Tuesday, March 1, 2011

Nyquil Okay To Take With Augmentin?

brief remarks on the music


The music, if you think about it is the only one of the ancient arts that acts on a different dimension, not space, music is above all time. The paintings and statues, museums are covered with dust: they are dead, permanently. The viewer passes in front of bored hours hours thrilled, but the work does not react: a corpse. And the author can hardly be seen: You have a nice business to imagine the state of mind. Before the Impressionists was almost impossible, Unless a Fra 'Galgario or a few others.
But music (and music mean the music, not Alex Britti or Tatangelo) is alive. The mysterious author has stretched out the time on paper, the new decoder decrypts and resurrected, and with it resurrects the composer: it is a liturgy of time where the musician is true priest, the deity revered composer, the notes are smoke of incense. Time is the present time, the time in which we live, our time: the music through it, through it, through us, while we breathe and blink. One can only shudder when we think that this has been humming the same tune ... nothing less than three centuries ago by Handel, Bach and Telemann; was in their heads as now passes in ours, note for note, arpeggio after arpeggio, trill trill after ... happily rang in the ears of the Prince Elector of Saxony, King of Prussia, and who knows who, ordinary people who went to Mass on Sunday and heard a Bach cantata - for free and directed by him. It will never be realized? This spell becomes encased in a sheet time, thanks to the movement - which to see live music played really know the magic-liturgical, a musician. Never seen a cellist move your hands on the strings with the speed that amazing? Or a body to move both hands simultaneously on two different keyboards and foot pedals on the whole? I can only feel true admiration and envy for them! It is said that Bach could play the pedal body (ie the keyboard that is played with feet) items that are difficult to play with his hands on the keyboard seems to be saying: it is not difficult, just press the button to its right time.
The wise know the art of composition lead to artificially sentimental targeted effects: the Chaconne in F minor for organ by Johann Pachelbel (1653-1706), which is incidentally my favorite song, focuses on so-called descending minor tetrachord which had become refined tool to express "painful affects" crying, lamentation, and melancholy. The effect is very successful, because the piece, such as the Chaconne in D minor (which shows the talent of Pachelbel for the forms to change), which has a dramatic difficult to express in words, and it is this continual sigh of organ pipes that makes it so beautiful and intense two tracks at the same time suffering with dignity and solemnly measured.
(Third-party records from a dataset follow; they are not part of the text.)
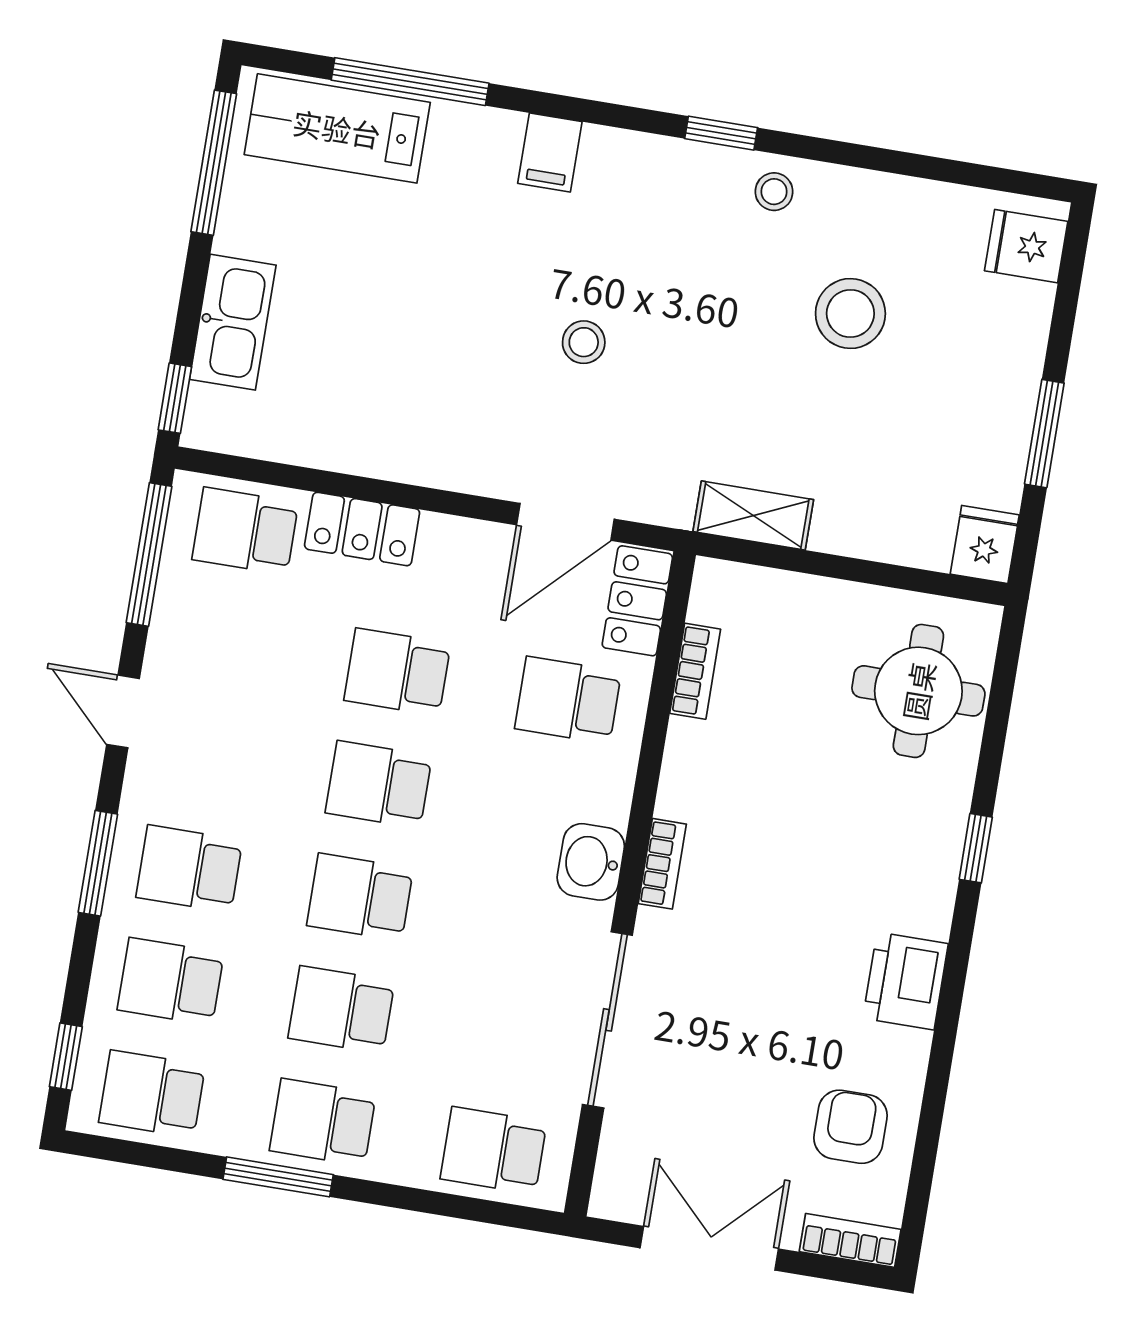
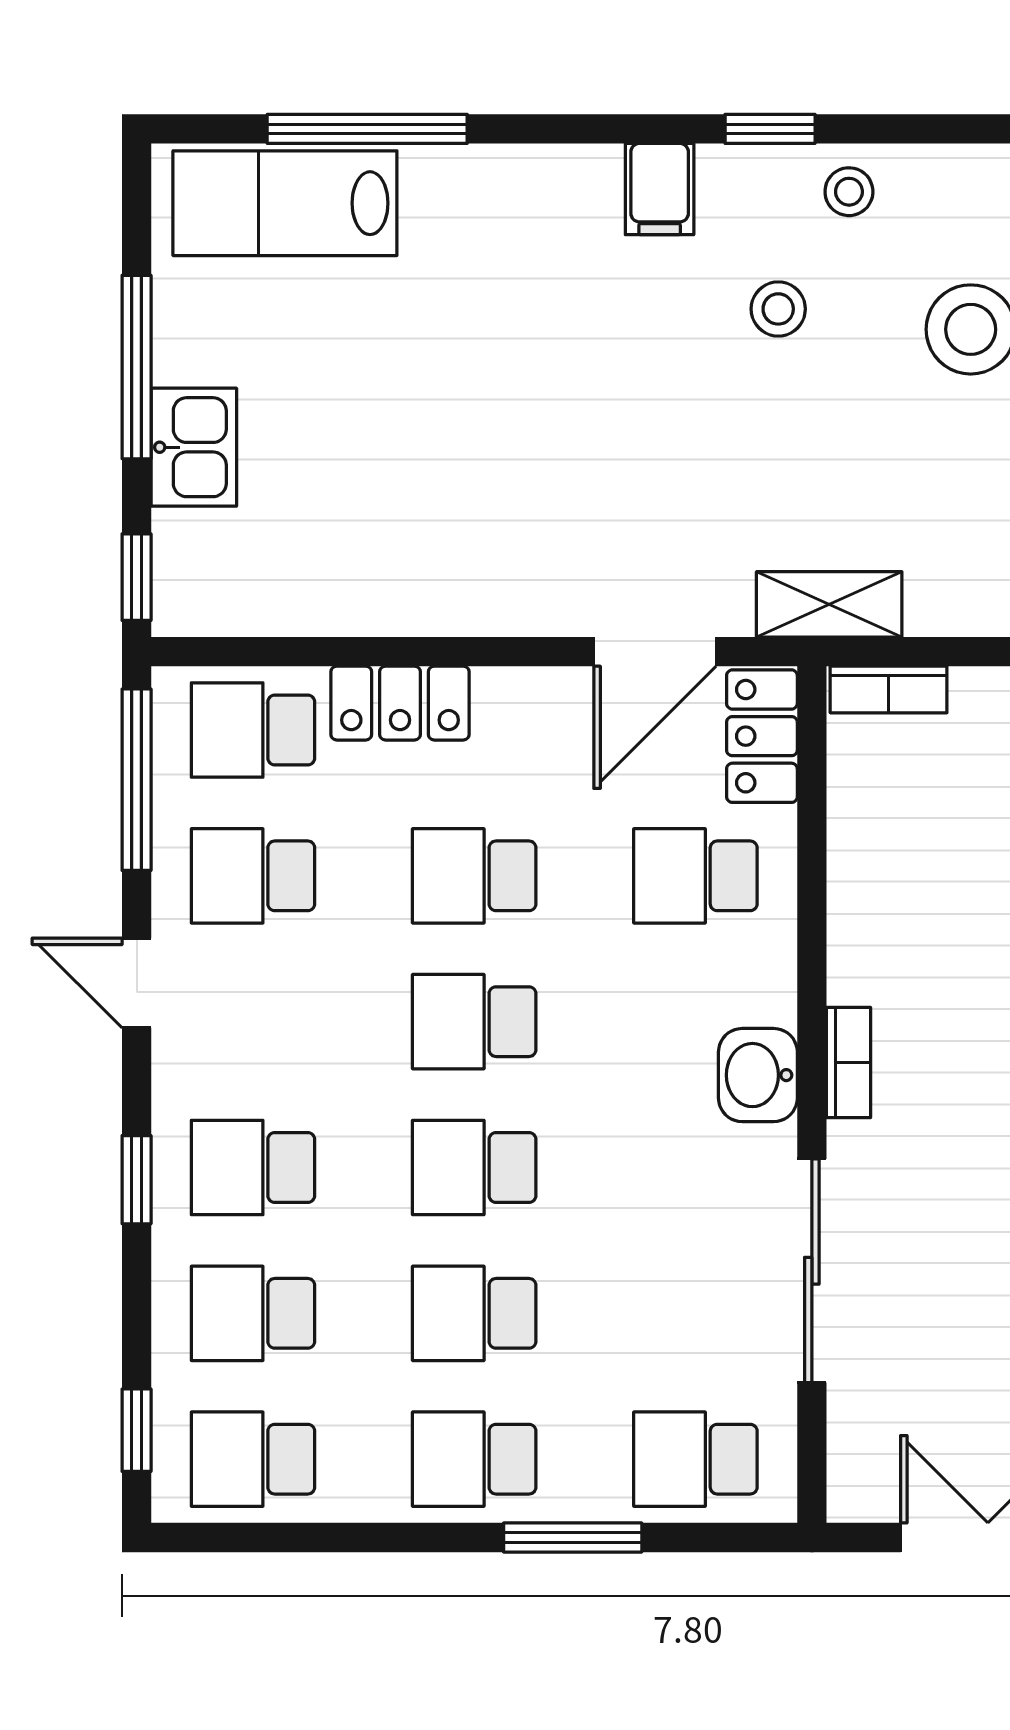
filing cabinet: (550, 152) -> (660, 189), moved
window: (214, 163) -> (137, 367), moved
kitchen sink: (233, 322) -> (194, 447), width x0.73
stool: (584, 342) -> (778, 309), moved
shelving: (753, 516) -> (829, 604), moved
school desk: (227, 644) -> (253, 876), added
bookcase: (695, 671) -> (889, 690), moved, turned 90
window: (98, 863) -> (137, 1180), width x0.67
window: (278, 1177) -> (573, 1538), moved

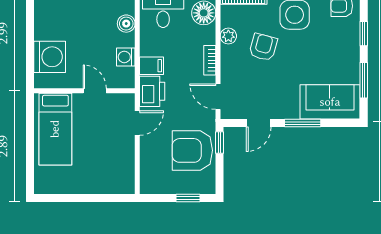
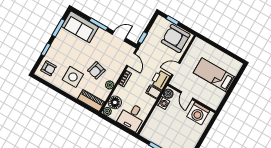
boiler: (126, 24) -> (168, 94), moved
washing machine: (50, 57) -> (198, 113), moved, turned -90
bed: (55, 129) -> (214, 75), moved, turned -90
armchair: (192, 150) -> (176, 38), moved, turned 180

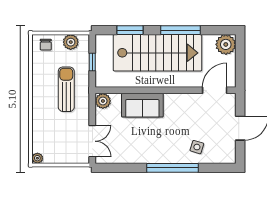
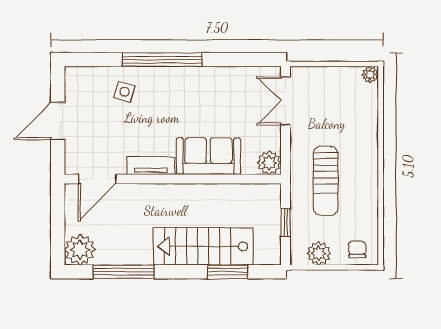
window: (181, 30) -> (124, 272), moved
stairs: (158, 53) -> (203, 246), width x0.73, depth x0.66
tv unit: (180, 99) -> (151, 166), added

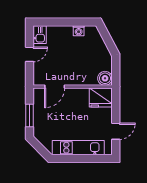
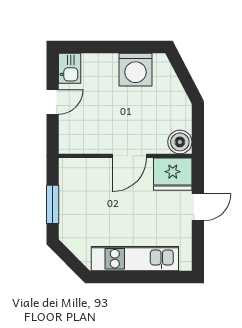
washing machine: (79, 31) -> (135, 70), width x1.89, depth x1.89
door: (55, 87) -> (130, 156), moved
door: (116, 131) -> (198, 207), moved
A person in love melts on it as on some tunes Orfeo by Monteverdi (1567-1643). J. Pachelbel published a book that contains this song, Musikalische Sterbensgedanken (Musical Thoughts on Death, and already the idea of \u200b\u200bmusic is sublime thoughts) after the painful separation from his wife and son due to a plague. The same may hold true for the power expression of Mozart's Requiem (1756-1791) and Music on the Death of Queen Mary H. Purcell (1659-1695), which the composer wrote for the Regina 36 year old just English, but probably thought to himself (he died in November 1695).
Finally, today we take a CD off the shelf and listen to him many times as you want, even while we are stretching or studying, while we have dinner gallantly, while we're jogging, during the "vile ritual" (if someone takes the music in the toilet). I do not want to talk about the respect due to some music, after all the fame also brings to this and not entirely unfairly. We have TV, internet, mp3 player, and once people came to Vespers in the evening, there was about three hours, but had no other show. In the past people probably hear some music once in a lifetime.